Ireland Hikes Taxes, Cuts Welfare
DUBLIN – Ireland is cutting spending and hiking taxes in the hopes of stabilizing the national economy.
On October 15th the Finance Minister of Ireland Michael Noonan presented the plan for government’s budget for 2014, with more than EUR 2.5 billion in new revenues derived from tax rises and spending cuts.
According to the Minister “…one of the primary tasks of this budget is to lay down the conditions for a successful exit from the bailout program at the end of this year”.

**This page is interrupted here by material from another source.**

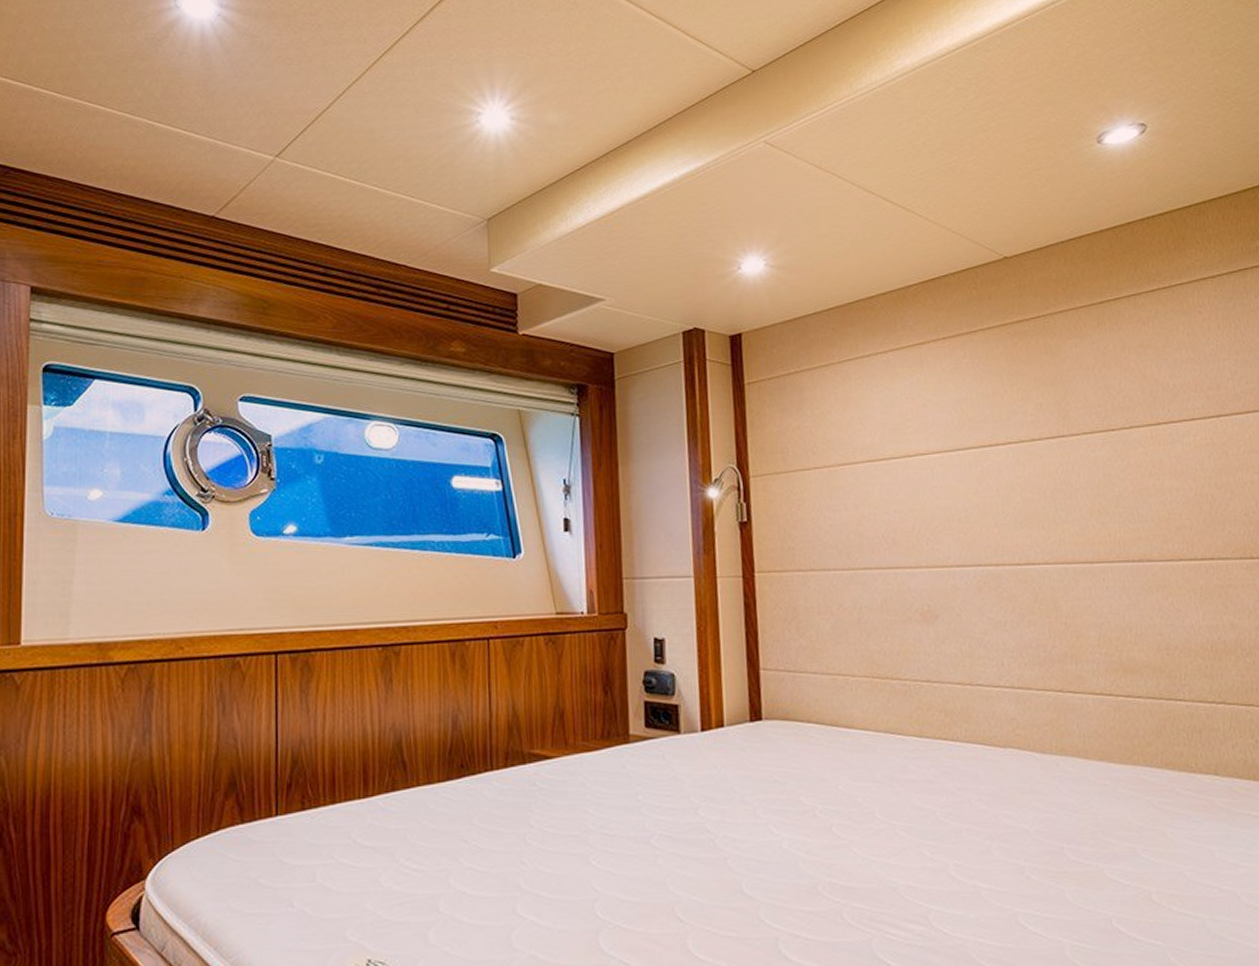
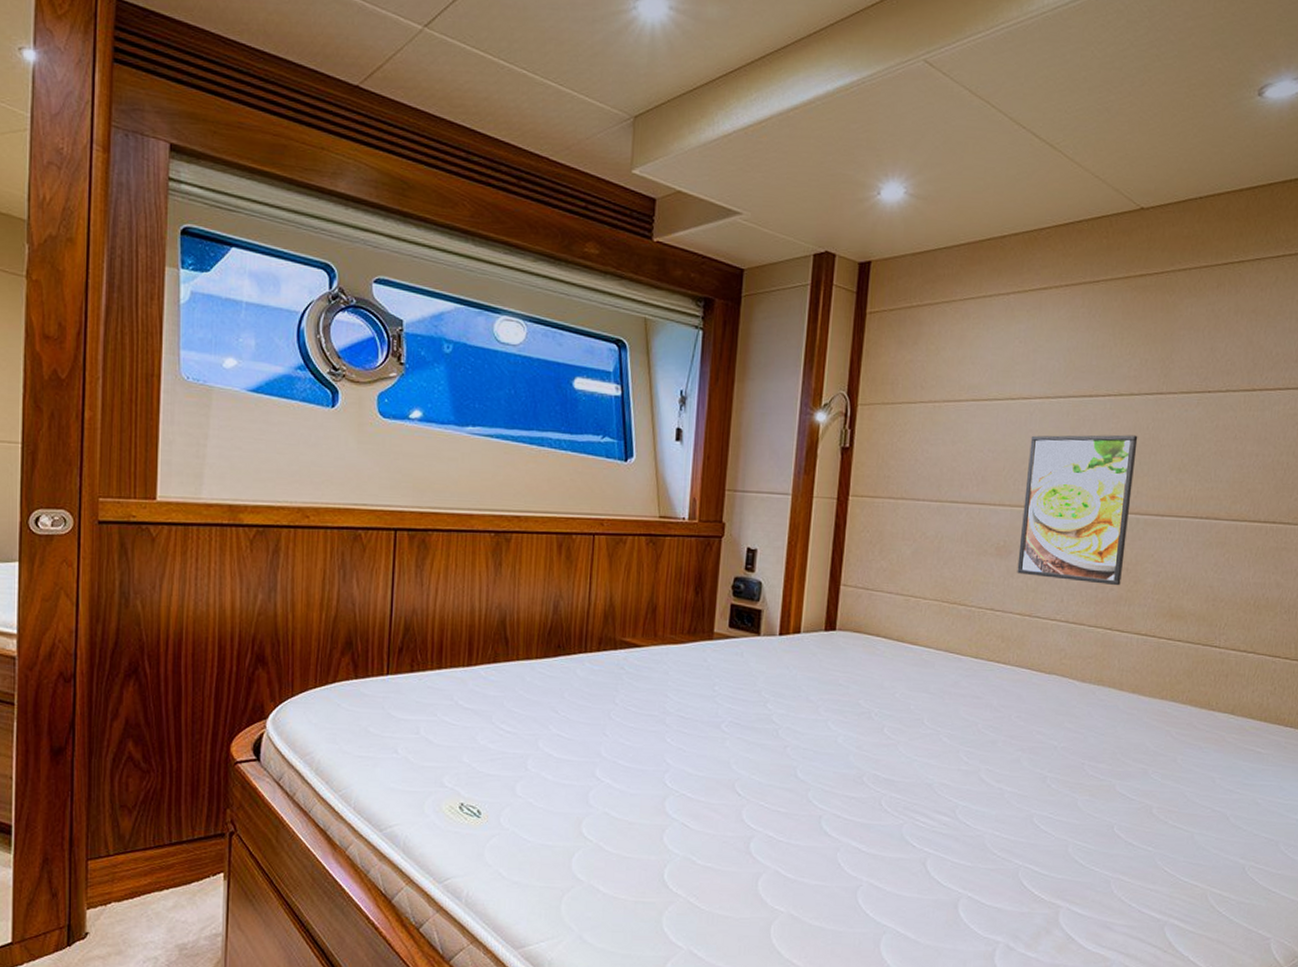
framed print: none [936,481,1062,643] -> present [1017,434,1138,586]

The main tax changes announced in the budget are the introduction of a new bank levy based on the tax paid on deposit interest in 2011, and a 5 percent hike to the deposit interest retention tax (DIRT), currently set at 36 percent, charged on interest earned by individuals.
The new bank levy is expected to bring in an additional EUR 150 million annually for next three years, while the hike to the DIRT tax will raise EUR 100 million next year.
The Minister also said that from next year onward the government will eliminate a rule which had previously allowed some Irish registered companies to be considered as not having any tax domicile.
As part of a tightening of spending, the government will reduce some expenditures on social welfare programs, cutting inefficient programs such a current EUR 850 bereavement grant, and the telephone allowance for inmates.
The Finance Minister said that the new budget will facilitate stable long-term economic expansion and a return to a fiscal surplus, and government expects that by the the budget takes effect in January, Ireland will no longer require additional bailout loans from the International Monetary Fund, and the country will be able to resume normal operations on the international bond market.